Refer to the uC specification for the type rules that must be met for each expression, which you are responsible for checking. Report an error if a rule is violated.

When you are done with this phase, you should pass all of the provided test cases.

Phase 7 (Optional): Advanced Control Flow

In this phase, check control flow to make sure that a local variable is always initialized before use, and that a non-void function always returns a value. You do not have to treat a while (true) { ... } (or equivalent for loop) differently from any other loop.

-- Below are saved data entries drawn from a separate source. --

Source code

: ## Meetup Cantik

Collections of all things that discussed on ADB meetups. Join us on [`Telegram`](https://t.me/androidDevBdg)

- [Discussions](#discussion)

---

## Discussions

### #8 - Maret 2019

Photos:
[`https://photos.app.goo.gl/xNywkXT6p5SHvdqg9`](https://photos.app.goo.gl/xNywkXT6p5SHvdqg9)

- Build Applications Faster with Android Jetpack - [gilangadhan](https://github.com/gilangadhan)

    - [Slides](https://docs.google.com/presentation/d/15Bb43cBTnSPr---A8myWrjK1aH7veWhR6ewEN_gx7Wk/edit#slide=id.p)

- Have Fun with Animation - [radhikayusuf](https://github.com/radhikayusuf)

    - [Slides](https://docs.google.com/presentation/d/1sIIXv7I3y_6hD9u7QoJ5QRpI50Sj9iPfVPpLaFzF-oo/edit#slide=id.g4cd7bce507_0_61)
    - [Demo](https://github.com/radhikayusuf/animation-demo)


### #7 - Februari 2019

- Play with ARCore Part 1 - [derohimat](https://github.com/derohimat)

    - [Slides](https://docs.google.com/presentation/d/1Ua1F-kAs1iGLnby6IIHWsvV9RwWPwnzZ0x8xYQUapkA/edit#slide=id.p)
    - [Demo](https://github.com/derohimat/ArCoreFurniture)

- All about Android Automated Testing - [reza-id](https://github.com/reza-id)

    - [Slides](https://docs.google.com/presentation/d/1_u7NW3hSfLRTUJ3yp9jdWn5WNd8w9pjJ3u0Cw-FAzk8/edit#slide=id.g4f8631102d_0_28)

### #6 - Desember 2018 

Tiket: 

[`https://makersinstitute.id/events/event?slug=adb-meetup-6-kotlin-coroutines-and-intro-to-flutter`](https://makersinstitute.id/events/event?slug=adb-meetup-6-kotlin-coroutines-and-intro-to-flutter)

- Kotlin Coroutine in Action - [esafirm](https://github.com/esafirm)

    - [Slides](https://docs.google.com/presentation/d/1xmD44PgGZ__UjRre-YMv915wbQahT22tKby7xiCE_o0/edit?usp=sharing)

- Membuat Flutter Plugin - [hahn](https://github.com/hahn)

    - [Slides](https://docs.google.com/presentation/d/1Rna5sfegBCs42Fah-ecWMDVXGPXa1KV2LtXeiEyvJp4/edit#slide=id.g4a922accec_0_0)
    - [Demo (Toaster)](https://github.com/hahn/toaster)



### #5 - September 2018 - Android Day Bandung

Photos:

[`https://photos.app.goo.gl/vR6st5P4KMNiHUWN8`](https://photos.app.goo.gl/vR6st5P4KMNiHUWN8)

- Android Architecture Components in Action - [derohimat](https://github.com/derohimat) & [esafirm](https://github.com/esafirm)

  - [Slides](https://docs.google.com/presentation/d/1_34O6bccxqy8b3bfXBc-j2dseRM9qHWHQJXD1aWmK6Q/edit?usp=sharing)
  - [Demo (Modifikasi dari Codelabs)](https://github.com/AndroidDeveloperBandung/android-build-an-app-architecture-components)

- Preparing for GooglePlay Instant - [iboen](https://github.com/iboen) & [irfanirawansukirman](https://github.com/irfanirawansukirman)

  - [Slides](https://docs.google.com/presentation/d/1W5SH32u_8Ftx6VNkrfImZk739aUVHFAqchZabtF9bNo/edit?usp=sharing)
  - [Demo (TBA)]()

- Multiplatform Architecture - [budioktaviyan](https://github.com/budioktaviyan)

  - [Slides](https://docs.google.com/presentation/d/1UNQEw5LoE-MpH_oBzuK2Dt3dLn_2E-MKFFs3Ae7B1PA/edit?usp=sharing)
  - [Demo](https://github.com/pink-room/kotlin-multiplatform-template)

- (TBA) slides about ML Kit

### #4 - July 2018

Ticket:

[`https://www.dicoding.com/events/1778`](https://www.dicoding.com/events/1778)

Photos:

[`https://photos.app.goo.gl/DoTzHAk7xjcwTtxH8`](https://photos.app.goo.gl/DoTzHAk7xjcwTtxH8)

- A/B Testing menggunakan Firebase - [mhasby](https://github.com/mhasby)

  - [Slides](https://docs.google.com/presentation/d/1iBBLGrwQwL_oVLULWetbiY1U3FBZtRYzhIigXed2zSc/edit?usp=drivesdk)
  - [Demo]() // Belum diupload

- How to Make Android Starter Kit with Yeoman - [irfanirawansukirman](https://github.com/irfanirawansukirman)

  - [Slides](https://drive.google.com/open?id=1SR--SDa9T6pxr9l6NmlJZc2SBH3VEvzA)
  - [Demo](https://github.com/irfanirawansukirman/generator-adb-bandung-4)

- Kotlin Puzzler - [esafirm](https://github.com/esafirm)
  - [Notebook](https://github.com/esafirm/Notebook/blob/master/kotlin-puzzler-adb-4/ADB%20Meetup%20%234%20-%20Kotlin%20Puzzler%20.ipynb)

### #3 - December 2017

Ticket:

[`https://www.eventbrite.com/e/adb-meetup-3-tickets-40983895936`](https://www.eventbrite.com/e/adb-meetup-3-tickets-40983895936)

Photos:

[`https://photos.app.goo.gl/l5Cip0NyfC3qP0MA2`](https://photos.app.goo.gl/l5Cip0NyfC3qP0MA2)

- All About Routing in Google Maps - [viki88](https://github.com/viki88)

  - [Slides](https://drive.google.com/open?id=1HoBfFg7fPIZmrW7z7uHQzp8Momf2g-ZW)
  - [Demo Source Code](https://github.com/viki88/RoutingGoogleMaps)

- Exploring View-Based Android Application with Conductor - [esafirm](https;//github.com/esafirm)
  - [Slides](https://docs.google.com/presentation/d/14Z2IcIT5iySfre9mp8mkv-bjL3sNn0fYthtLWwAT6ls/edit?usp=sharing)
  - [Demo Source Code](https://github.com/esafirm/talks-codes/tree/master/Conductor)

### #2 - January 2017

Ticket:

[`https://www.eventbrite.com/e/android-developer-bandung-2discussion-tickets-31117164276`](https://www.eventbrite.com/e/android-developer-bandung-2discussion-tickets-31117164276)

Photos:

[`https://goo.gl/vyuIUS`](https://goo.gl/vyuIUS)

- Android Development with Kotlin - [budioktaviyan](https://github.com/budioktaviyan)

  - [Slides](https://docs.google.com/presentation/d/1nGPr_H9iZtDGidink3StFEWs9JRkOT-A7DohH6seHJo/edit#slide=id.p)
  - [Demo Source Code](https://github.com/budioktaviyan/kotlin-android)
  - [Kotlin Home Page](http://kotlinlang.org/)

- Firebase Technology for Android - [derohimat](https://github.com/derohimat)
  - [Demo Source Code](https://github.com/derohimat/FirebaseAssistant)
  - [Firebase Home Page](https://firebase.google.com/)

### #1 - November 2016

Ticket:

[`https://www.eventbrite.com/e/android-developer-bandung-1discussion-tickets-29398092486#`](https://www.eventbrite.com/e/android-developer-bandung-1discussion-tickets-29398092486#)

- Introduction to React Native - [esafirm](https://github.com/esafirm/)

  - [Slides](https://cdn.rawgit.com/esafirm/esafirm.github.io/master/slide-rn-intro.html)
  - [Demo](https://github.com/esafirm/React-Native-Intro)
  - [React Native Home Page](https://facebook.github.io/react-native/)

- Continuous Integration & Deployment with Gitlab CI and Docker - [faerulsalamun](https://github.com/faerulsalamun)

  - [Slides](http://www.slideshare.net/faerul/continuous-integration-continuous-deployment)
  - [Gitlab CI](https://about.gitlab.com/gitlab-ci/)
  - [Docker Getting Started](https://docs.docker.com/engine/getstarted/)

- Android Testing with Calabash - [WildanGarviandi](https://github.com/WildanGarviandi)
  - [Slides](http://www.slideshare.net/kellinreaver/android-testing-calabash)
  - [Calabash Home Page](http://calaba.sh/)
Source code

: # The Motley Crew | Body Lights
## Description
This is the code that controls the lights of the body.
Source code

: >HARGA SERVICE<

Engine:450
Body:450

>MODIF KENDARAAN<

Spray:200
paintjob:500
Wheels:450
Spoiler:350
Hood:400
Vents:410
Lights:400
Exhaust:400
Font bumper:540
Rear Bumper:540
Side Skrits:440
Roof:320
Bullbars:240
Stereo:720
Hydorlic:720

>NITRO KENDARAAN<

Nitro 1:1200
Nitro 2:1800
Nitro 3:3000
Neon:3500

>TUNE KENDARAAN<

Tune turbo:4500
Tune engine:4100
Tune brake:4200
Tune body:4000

In order to run this analysis phase, you will need to use the --frontend-phase command-line argument, which determines at which phase to end semantic analysis. The default is Phase 6, so the following overrides the default:

$ python3 ucc.py -S --frontend-phase=7 <source file>

This phase is optional and will not be graded. We will run your code with this phase turned off, with the default setting of ending at Phase 6.

Testing and Evaluation

We have provided a small number of test cases in the distribution code. However, the given test cases only cover a small number of possible errors, so you should write extensive tests of your own.

We will evaluate your compiler based on whether or not it reports an error on an erroneous input source file in the expected analysis phase on the expected source line numbers. You do not have to produce exactly the same number of errors as our solution, so long as the set of errors you report consists of the same phases and line numbers as ours. You also do not have to generate the exact error messages we do, but the error messages you use should be meaningful.

A compiler should never crash, even on erroneous input. Instead, your compiler should gracefully detect and report errors, and then avoid any actions that could result in a crash.

The code you write only needs to detect semantic errors, since the provided lexer and parser already detect grammatical errors. We will not test your code with input that is lexically or syntactically incorrect.

In addition to testing your error detection, we will also test your compiler to make sure it computes types correctly. We will compare the printed types of each AST node for a valid input source file with the expected types using the -T command-line argument to ucc.py.

Grading

The approximate grade breakdown for this project is as follows:

  • 20% checkpoint

  • 70% final deadline autograded

  • 10% final deadline hand graded

Hand grading will evaluate the comprehensiveness of your test cases as well as your programming practices, such as avoiding unnecessary repetition and making appropriate use of inheritance and polymorphism. In order to be eligible for hand grading, your solution must achieve at least half the points on the autograded, final-deadline portion of the project.

You are required to adhere to the coding practices in the course style guide. We will use the automated tools listed there to evaluate your code. You can run the style checks yourself as described in the guide.

Submission

All code that you write for the interpreter must be placed in ucbase.py, ucexpr.py, ucfunctions.py, ucstmt.py, or uctypes.py. We will test all five files together, so you are free to change interfaces that are internal to these files. You may not change any part of the interface that is used by ucc.py or ucfrontend.py.

Submit ucbase.py, ucexpr.py, ucfunctions.py, ucstmt.py, uctypes.py, and any of your own test files to the autograder before the deadline. We suggest including a README.txt describing how to run your test cases.